The second disc begins with one of Liszt's finest masterworks, a piece under-rated and under-performed to this day, the Ballade No. 2 in B minor, S 171:
It links, in its key, nicely with the Sonata. It is a magnificent piece, encompassing both true blackness and passages of ethereal beauty. Hamilton's performance is one of the finest: perhaps only Ervin Nyiregyházi captures its true bleakness, however:
Hamilton states that, according to Claudio Arrau (himself a pupil of Liszt pupil Martin Krause), it was "common knowledge that his Ballade was a depiction of the Greek myth" of Hero and Leander. Certainly the piece has a sense of heroic and timeless narrative about it. The brief En rêve (1885) that follows in Hamilton's set appears as something of a prolongation of the Ballade, but it is the Russian folksong setting of Abschied (Farewell) that is so fascinating,the melody impeccably of its place, but here encased in Liszt's own flavour:
Originally a song (Liszt's songs are woefully neglected, incidentally - see this previous post), Die Zelle in Nonnenwerth appears as a dreamy self-transcription, its level of intimacy increased in the process:
That is actually Liszt's fourth transcription of that piece. Nonnenwerth is a tiny island on the Rhine that housed a monastery, so it seems fitting that the "Ave Maria" from the Harmonies poétiques follows on in a a beautiful performance (it's Hamilton's awareness of harmonic process and meaning - and linear meaning, for that matter - that makes it sound so radiant).

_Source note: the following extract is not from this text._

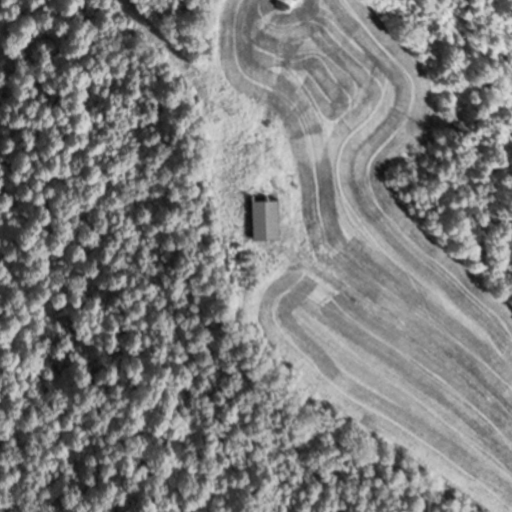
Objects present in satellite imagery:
road: (398, 324)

As something of an interlude, Hamilton offers Liszt's arrangement of Schubert's Impromptu in G flat, a piece which influenced Liszt's Pensée des Morts heard earlier in the programme. What an interlude this is, sweet, contained (in the Searle catalogue of Liszt's works this is S 565b):
The sense of longing and desolation in La lugubre gondola I is palpable - but so is a sense of beauty, and while there is also a sense of fragmentation, it's not quite complete dissolution:
The late works of Liszt offer great beauty - as Die Lorelei attests (qrittenin 1841, it is heard here in its second version of 1854-56:
Two transfigurations close the collection: one.a piece that was completely new to me, one that will be known doubtless by many. The In Festo Transfigurationis Domini Jesu Christo (1880), a post-mortem visitation of the Christian Jesus Christ to his disciples at Mount Tabor, is restrained and concentrated; the Wagner transcription is the polar opposite.
A magnificent release, its contents perfectly judged and delivered with a balanced mix of virtuosity and intellect.